Fortunately we don't need the cash owner loans money to God. LOL. But we're still cutting production back. Our plan is to flip the company in a few years. No point is depleting it too fast at a low price.

Why is Exxon making deliveries of Natural gas? They are making $2.50 on gas on which they can make $3.66 next january.

This is not making any sense to me.

And how much does it cost to store Natural gas?

dn - Stock evaluation is out of my area but: XOM is a blue chip stock so folks buy it (and value it) based on dividend returns. Thus it needs cash flow. But I think they are sitting on a lot of cash reserve they could use to make those payments. So why not? Maybe due to tax considerations. Again, not my area.

Two problems with storage. First, it's has a finite capacity and it's near full. Second it costs to store. It varies a good bit between facilities. I'm not sure what a good general number would be today. But something like $0.10 mcf/month might be close. Might. And it costs you money to get the NG to storage...pipelines charge for moving NG from A to B. And that leads to another potential problem: sometimes you can't get your NG from A to B because there is no p/l connect. I also suspect that with storage near capacity those folks owning that storage are going to increase their storage fees. Remember the NG is stored under pressure. Cost a lot more to increase that pressure for the last NG in then the first. Just a WAG but NG stored this month might cost you #1.20 (or more) to store till next January. So $2.50 + $1.20 = $3.70/mcf. And then they still have to pay p/l transport fees to get that NG to the end users. And who knows what you'll sell that NG. $3.66? Nobody I know got that price last month. And the future price for Jan 2013 has no bearing on what you'll sell your NG for. NG futures for Jan 2012 were sold at a higher price that what NG was sold for last month. Someone lost hundreds of $millions (if not $billions) last month.

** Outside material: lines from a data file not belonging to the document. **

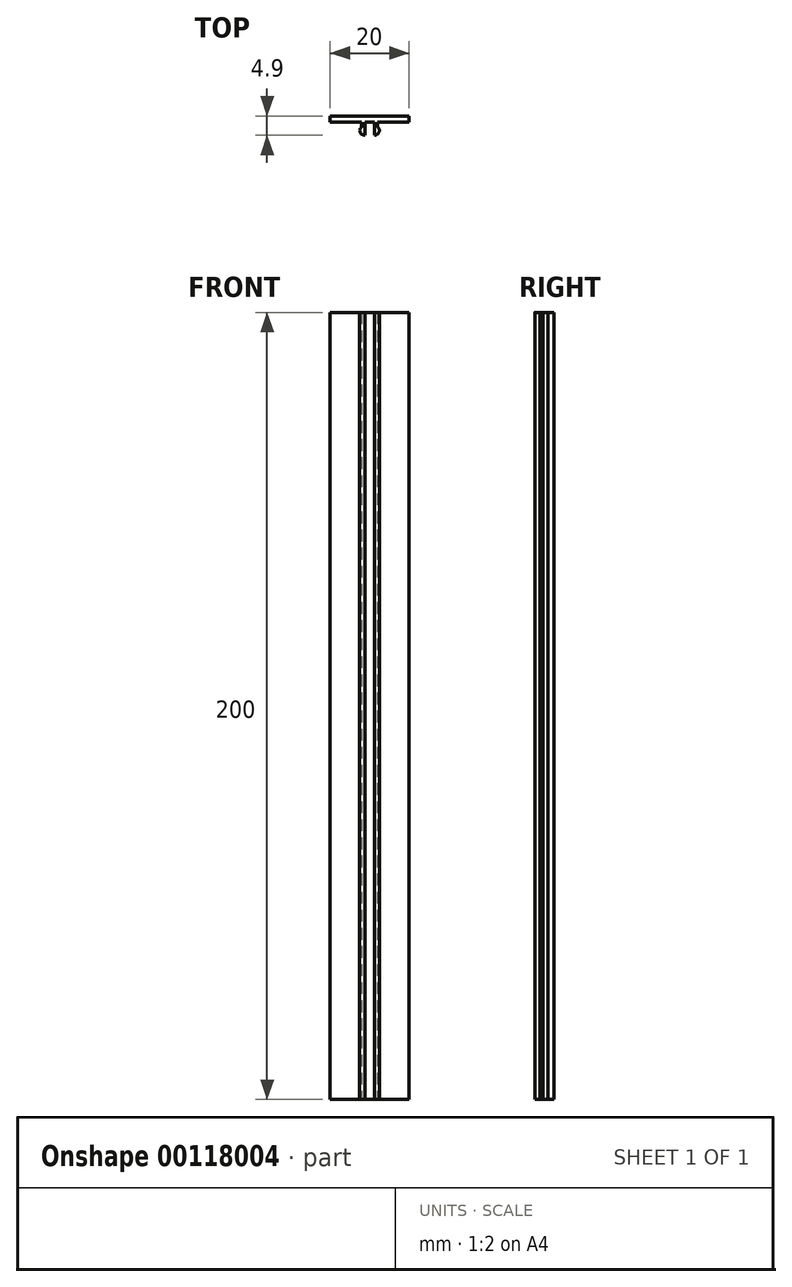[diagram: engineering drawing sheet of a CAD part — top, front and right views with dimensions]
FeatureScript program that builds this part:
annotation { "Feature Type Name" : "Feature", "Feature Type Description" : "" }
export const myFeature = defineFeature(function(context is Context, id is Id, definition is map)
    precondition{}
    {
        {
            var Q0;
            Q0=qCreatedBy(makeId("Top.planeOp"),FACE);
            var sketch = newSketch(context, id + "F0", { "sketchPlane" : qUnion([Q0])});
            skLineSegment(sketch, "E0", {"start": v(-10, 3.3) * mm, "end": v(-10, 4.9) * mm});
            skLineSegment(sketch, "E1", {"start": v(-10, 4.9) * mm, "end": v(10, 4.9) * mm});
            skLineSegment(sketch, "E2", {"start": v(10, 4.9) * mm, "end": v(10, 3.3) * mm});
            skLineSegment(sketch, "E3", {"start": v(10, 3.3) * mm, "end": v(2, 3.3) * mm});
            skLineSegment(sketch, "E4", {"start": v(2, 3.3) * mm, "end": v(2, 2) * mm});
            skLineSegment(sketch, "E5", {"start": v(2, 2) * mm, "end": v(2.5, 2) * mm});
            skLineSegment(sketch, "E6", {"start": v(2.5, 2) * mm, "end": v(2.5, 0.8) * mm});
            skLineSegment(sketch, "E7", {"start": v(1.2, 0.8) * mm, "end": v(1.2, 3.3) * mm});
            skLineSegment(sketch, "E8", {"start": v(1.2, 3.3) * mm, "end": v(-1.2, 3.3) * mm});
            skLineSegment(sketch, "E9", {"start": v(-1.2, 3.3) * mm, "end": v(-1.2, 0.8) * mm});
            skLineSegment(sketch, "E10", {"start": v(-1.2, 0.8) * mm, "end": v(-1.2, 0.8) * mm});
            skLineSegment(sketch, "E11", {"start": v(-2.5, 0.8) * mm, "end": v(-2.5, 2) * mm});
            skLineSegment(sketch, "E12", {"start": v(-2.5, 2) * mm, "end": v(-2, 2) * mm});
            skLineSegment(sketch, "E13", {"start": v(-2, 3.3) * mm, "end": v(-10, 3.3) * mm});
            skLineSegment(sketch, "E14", {"start": v(0, 0) * mm, "end": v(0, 8.4) * mm, "construction": true});
            skPoint(sketch, "E14.startSnap0", {"position": v(0, 4.9) * mm});
            skLineSegment(sketch, "E15", {"start": v(1.2, 0.8) * mm, "end": v(1.2, 0.8) * mm});
            skLineSegment(sketch, "E16", {"start": v(-2.5, 0.8) * mm, "end": v(-2.5, 0) * mm});
            skLineSegment(sketch, "E17", {"start": v(-2.5, 0) * mm, "end": v(-1.2, 0) * mm});
            skLineSegment(sketch, "E18", {"start": v(-1.2, 0) * mm, "end": v(-1.2, 0.8) * mm});
            skLineSegment(sketch, "E19", {"start": v(2.5, 0.8) * mm, "end": v(2.5, 0) * mm});
            skLineSegment(sketch, "E20", {"start": v(2.5, 0) * mm, "end": v(1.2, 0) * mm});
            skLineSegment(sketch, "E21", {"start": v(1.2, 0) * mm, "end": v(1.2, 0.8) * mm});
            skLineSegment(sketch, "E22", {"start": v(-2, 2) * mm, "end": v(-2, 3.3) * mm});
            skSolve(sketch);
        }
        {
            var Q0;
            Q0 = qSketchRegion(id + "F0", true);
            extrude(context, id + "F1", {"entities" : qUnion([Q0]), "depth" : 200 * mm});
        }
        {
            var Q0;
            Q0=makeQuery(id+"F1.opExtrude","SWEPT_EDGE",EDGE,{"disambiguationData":[OSD([sQuery(id+"F0.wireOp",EDGE,"E5"),sQuery(id+"F0.wireOp",EDGE,"E6")])]});
            var Q1;
            Q1=makeQuery(id+"F1.opExtrude","SWEPT_EDGE",EDGE,{"disambiguationData":[OSD([sQuery(id+"F0.wireOp",EDGE,"E11"),sQuery(id+"F0.wireOp",EDGE,"E12")])]});
            fillet(context, id + "F2", {"entities" : qUnion([Q0, Q1]), "radius" : 0.8 * mm, "tangentPropagation" : true, "allowEdgeOverflow" : false});
        }
        {
            var Q0;
            Q0=makeQuery(id+"F1.opExtrude","SWEPT_EDGE",EDGE,{"disambiguationData":[OSD([sQuery(id+"F0.wireOp",EDGE,"E16"),sQuery(id+"F0.wireOp",EDGE,"E17")])]});
            var Q1;
            Q1=makeQuery(id+"F1.opExtrude","SWEPT_EDGE",EDGE,{"disambiguationData":[OSD([sQuery(id+"F0.wireOp",EDGE,"E19"),sQuery(id+"F0.wireOp",EDGE,"E20")])]});
            fillet(context, id + "F3", {"entities" : qUnion([Q0, Q1]), "radius" : 1.3 * mm, "tangentPropagation" : true, "allowEdgeOverflow" : false});
        }
    });
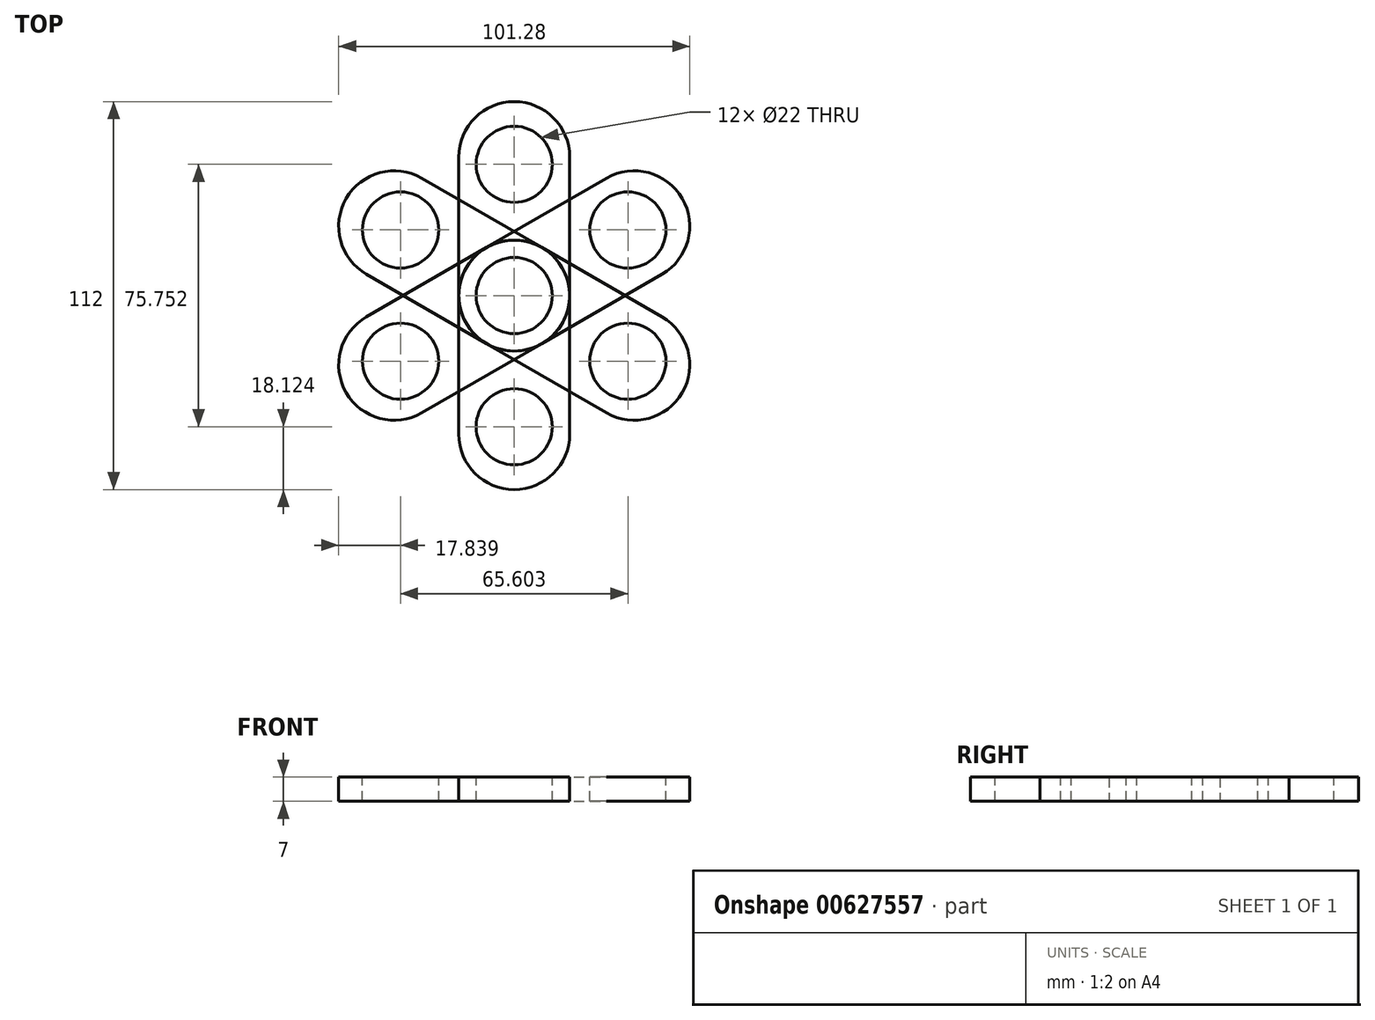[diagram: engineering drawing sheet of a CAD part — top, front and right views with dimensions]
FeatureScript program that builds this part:
annotation { "Feature Type Name" : "Feature", "Feature Type Description" : "" }
export const myFeature = defineFeature(function(context is Context, id is Id, definition is map)
    precondition{}
    {
        {
            var Q0;
            Q0=qCreatedBy(makeId("Top.planeOp"),FACE);
            var sketch = newSketch(context, id + "F0", { "sketchPlane" : qUnion([Q0])});
            skCircle(sketch, "E0", {"center": v(0, 0) * mm, "radius": 16 * mm});
            skCircle(sketch, "E1", {"center": v(0, -40) * mm, "radius": 16 * mm});
            skLineSegment(sketch, "E2", {"start": v(16, 0) * mm, "end": v(16, -40) * mm});
            skLineSegment(sketch, "E3", {"start": v(-16, 0) * mm, "end": v(-16, -40) * mm});
            skSolve(sketch);
        }
        {
            var Q0;
            Q0=qSketchRegion(id+"F0",true);
            extrude(context, id + "F1", {"entities" : qUnion([Q0]), "depth" : 7 * mm, "offsetDistance" : 25 * mm});
        }
        {
            var Q0;
            Q0=makeQuery(id+"F1.opExtrude","CAP_FACE",FACE,{"disambiguationData":[OSD([sQuery(id+"F0.wireOp",EDGE,"E0"),sQuery(id+"F0.wireOp",EDGE,"E1"),sQuery(id+"F0.wireOp",EDGE,"E2"),sQuery(id+"F0.wireOp",EDGE,"E3")])],"isStart":false});
            var sketch = newSketch(context, id + "F2", { "sketchPlane" : qUnion([Q0])});
            skCircle(sketch, "E4", {"center": v(0, 0) * mm, "radius": 11 * mm});
            skCircle(sketch, "E5", {"center": v(0, -37.88) * mm, "radius": 11 * mm});
            skSolve(sketch);
        }
        {
            var Q0;
            Q0=qSketchRegion(id+"F2",true);
            extrude(context, id + "F3", {"entities" : qUnion([Q0]), "operationType" : NewBodyOperationType.REMOVE, "endBound" : BoundingType.THROUGH_ALL, "oppositeDirection" : true, "depth" : 25 * mm, "offsetDistance" : 25 * mm});
        }
        {
            var Q0;
            Q0=qCreatedBy(makeId("Front.planeOp"),FACE);
            var sketch = newSketch(context, id + "F4", { "sketchPlane" : qUnion([Q0])});
            skLineSegment(sketch, "E6", {"start": v(0, 0) * mm, "end": v(0, 26.48) * mm});
            skSolve(sketch);
        }
        {
            var Q0;
            Q0=makeQuery(id+"F1.opExtrude","SWEPT_BODY",BODY,{"disambiguationData":[OSD([sQuery(id+"F0.wireOp",EDGE,"E0"),sQuery(id+"F0.wireOp",EDGE,"E1"),sQuery(id+"F0.wireOp",EDGE,"E2"),sQuery(id+"F0.wireOp",EDGE,"E3")])]});
            var Q1;
            Q1=sQuery(id+"F4.wireOp",EDGE,"E6");
            circularPattern(context, id + "F5", {"entities" : qUnion([Q0]), "axis" : qUnion([Q1]), "angle" : 360 * degree, "instanceCount" : 6, "equalSpace" : true});
        }
    });
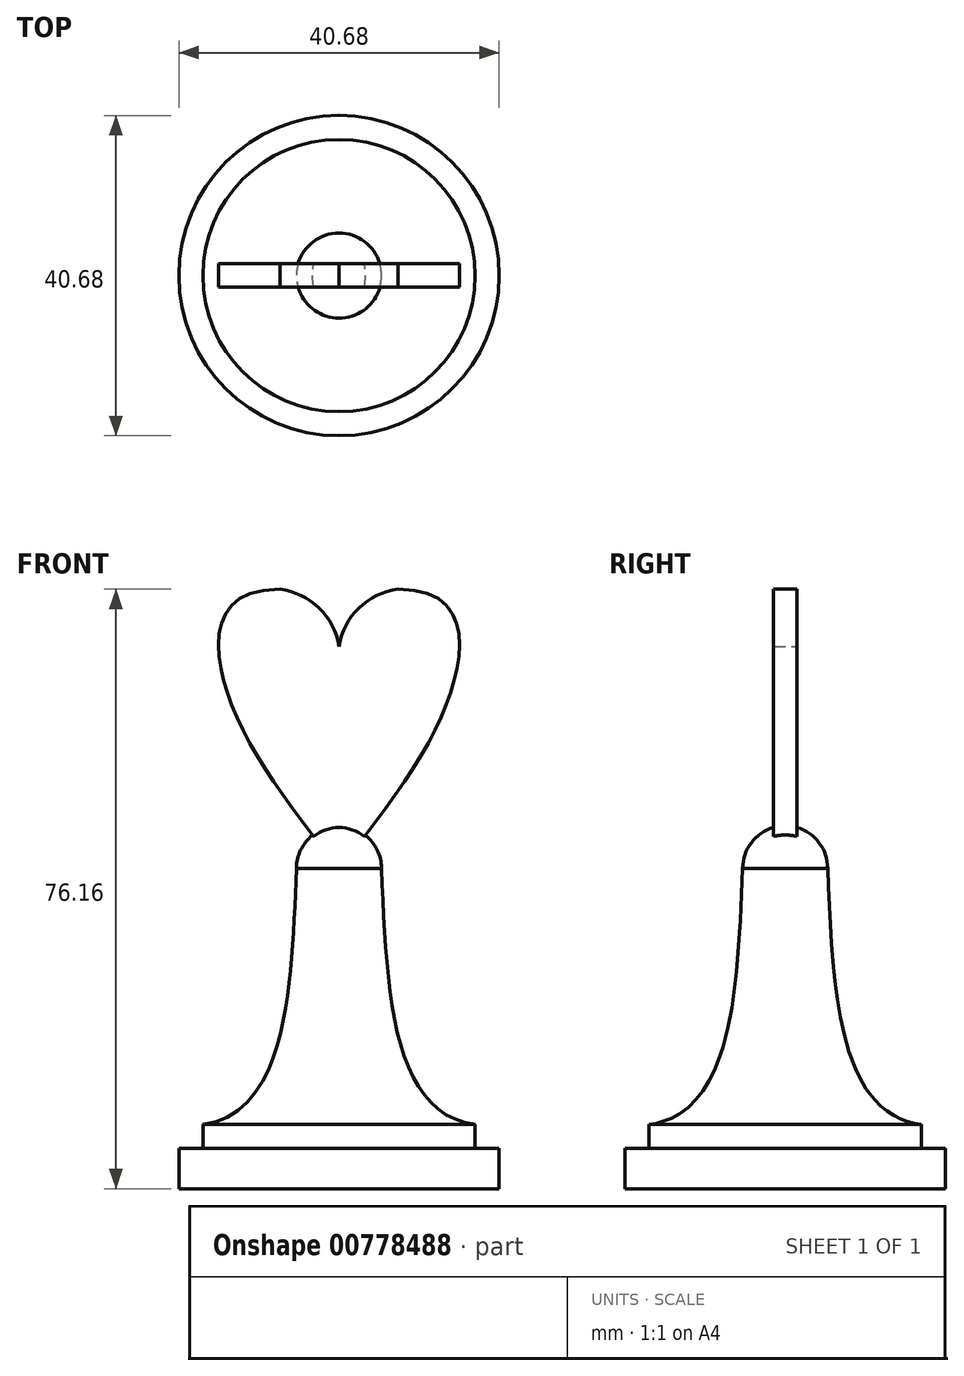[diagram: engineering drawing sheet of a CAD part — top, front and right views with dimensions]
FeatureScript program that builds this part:
annotation { "Feature Type Name" : "Feature", "Feature Type Description" : "" }
export const myFeature = defineFeature(function(context is Context, id is Id, definition is map)
    precondition{}
    {
        {
            var Q0;
            Q0=qCreatedBy(makeId("Front.planeOp"),FACE);
            var sketch = newSketch(context, id + "F0", { "sketchPlane" : qUnion([Q0])});
            skLineSegment(sketch, "E0", {"start": v(-20.34, -40.69) * mm, "end": v(0, -40.69) * mm});
            skLineSegment(sketch, "E1", {"start": v(-20.34, -40.69) * mm, "end": v(-20.34, -35.6) * mm});
            skLineSegment(sketch, "E2", {"start": v(-17.3, -32.55) * mm, "end": v(-17.3, -35.6) * mm});
            skLineSegment(sketch, "E3", {"start": v(-20.34, -35.6) * mm, "end": v(-17.3, -35.6) * mm});
            skArc(sketch, "E4", {"start": v(0, 5.4) * mm, "mid": v(-3.82, 3.82) * mm, "end": v(-5.4, 0) * mm});
            skFitSpline(sketch, "E5", {"points": [v(-5.4, 0) * mm, v(-17.3, -32.55) * mm, v(-46.59, -25.78) * mm, v(-42.81, -32.55) * mm, v(-43.07, -32.55) * mm], "startDerivative": vector(-4.71, -116.07) * mm, "endDerivative": vector(-11.27, 4.12) * mm});
            skLineSegment(sketch, "E6", {"start": v(0, 5.4) * mm, "end": v(0, -40.69) * mm});
            skLineSegment(sketch, "E7", {"start": v(0, 27.07) * mm, "end": v(0, -57.22) * mm});
            skSolve(sketch);
        }
        {
            var Q0;
            {var subQ0=sQuery(id+"F0.wireOp",EDGE,"E0");Q0=makeQuery(id+"F0.imprint","IMPRINT",FACE,{"disambiguationData":[TD([[makeQuery(id+"F0.imprint","IMPRINT",EDGE,{"derivedFrom":subQ0}),1.0]])]});}
            var Q1;
            Q1 = qSketchRegion(id + "F0", true);
            var Q2;
            Q2=sQuery(id+"F0.wireOp",EDGE,"E7");
            revolve(context, id + "F1", {"surfaceOperationType" : NewSurfaceOperationType.NEW, "entities" : qUnion([Q0, Q1]), "axis" : qUnion([Q2]), "revolveType" : RevolveType.FULL});
        }
        {
            var Q0;
            Q0=qCreatedBy(makeId("Front.planeOp"),FACE);
            var sketch = newSketch(context, id + "F2", { "sketchPlane" : qUnion([Q0])});
            skLineSegment(sketch, "E8", {"start": v(0, 0) * mm, "end": v(0, 35.47) * mm});
            skArc(sketch, "E9", {"start": v(0, 25.47) * mm, "mid": v(-1.64, 32.05) * mm, "end": v(-7.5, 35.47) * mm});
            skFitSpline(sketch, "E10", {"points": [v(-7.5, 35.47) * mm, v(-15, 25.47) * mm, v(0, 0) * mm], "startDerivative": vector(-57.1, 0) * mm, "endDerivative": vector(38.02, -47.08) * mm});
            skSolve(sketch);
        }
        {
            var Q0;
            {var subQ0=sQuery(id+"F2.wireOp",EDGE,"E10");Q0=makeQuery(id+"F2.imprint","IMPRINT",FACE,{"disambiguationData":[TD([[makeQuery(id+"F2.imprint","IMPRINT",EDGE,{"derivedFrom":subQ0}),1.0]])]});}
            extrude(context, id + "F3", {"entities" : qUnion([Q0]), "operationType" : NewBodyOperationType.ADD, "endBound" : BoundingType.SYMMETRIC, "depth" : 3 * mm, "offsetDistance" : 25 * mm});
        }
        {
            var Q0;
            Q0=makeQuery(id+"F1.opRevolve","SWEPT_BODY",BODY,{"disambiguationData":[OSD([sQuery(id+"F0.wireOp",EDGE,"E0"),sQuery(id+"F0.wireOp",EDGE,"E1"),sQuery(id+"F0.wireOp",EDGE,"E2"),sQuery(id+"F0.wireOp",EDGE,"E3"),sQuery(id+"F0.wireOp",EDGE,"E4"),sQuery(id+"F0.wireOp",EDGE,"E5"),sQuery(id+"F0.wireOp",EDGE,"E7")])]});
            var Q1;
            Q1=qCreatedBy(makeId("Right.planeOp"),FACE);
            mirror(context, id + "F4", {"operationType" : NewBodyOperationType.ADD, "entities" : qUnion([Q0]), "mirrorPlane" : qUnion([Q1])});
        }
    });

Again, I’m just making some guesses. But the folks that produce, store and sell NG know exactly what the numbers are and exactly what’s the best route for their operations. So what they are doing is what they have no choice. I’ve yet dealt with any company that intentionally didn’t try to optimize their efforts. Might not make sense to me or you but tha's probably because we don't know the details. Believe or not there are a lot more matters Rockman doesn't fully understand than he does. LOL


Would companies like XOM have shipping contracts with the pipeline owners that required them to move a certain volume of gas in set amount of time or pay large penalties? Just wondering if things like that play into the produce or not produce decision. I know under certain conditions in other businesses sometimes bigger outfits with cash sell product at low prices so they can acquire competitors holdings on the cheap or just force them out of business and gain larger market share--don't know if that sort of behavior is something you would find in an industry as dynamic as natural gas production. Like I said earlier all my guesses are made far away from the extreme outside edge of the money patch.

For me, the link to 3% associated gas is not working. It is intended to direct to node 8874. Art, would you please correct or provide me a different link. I would love to read further as I think this is important. Thanks!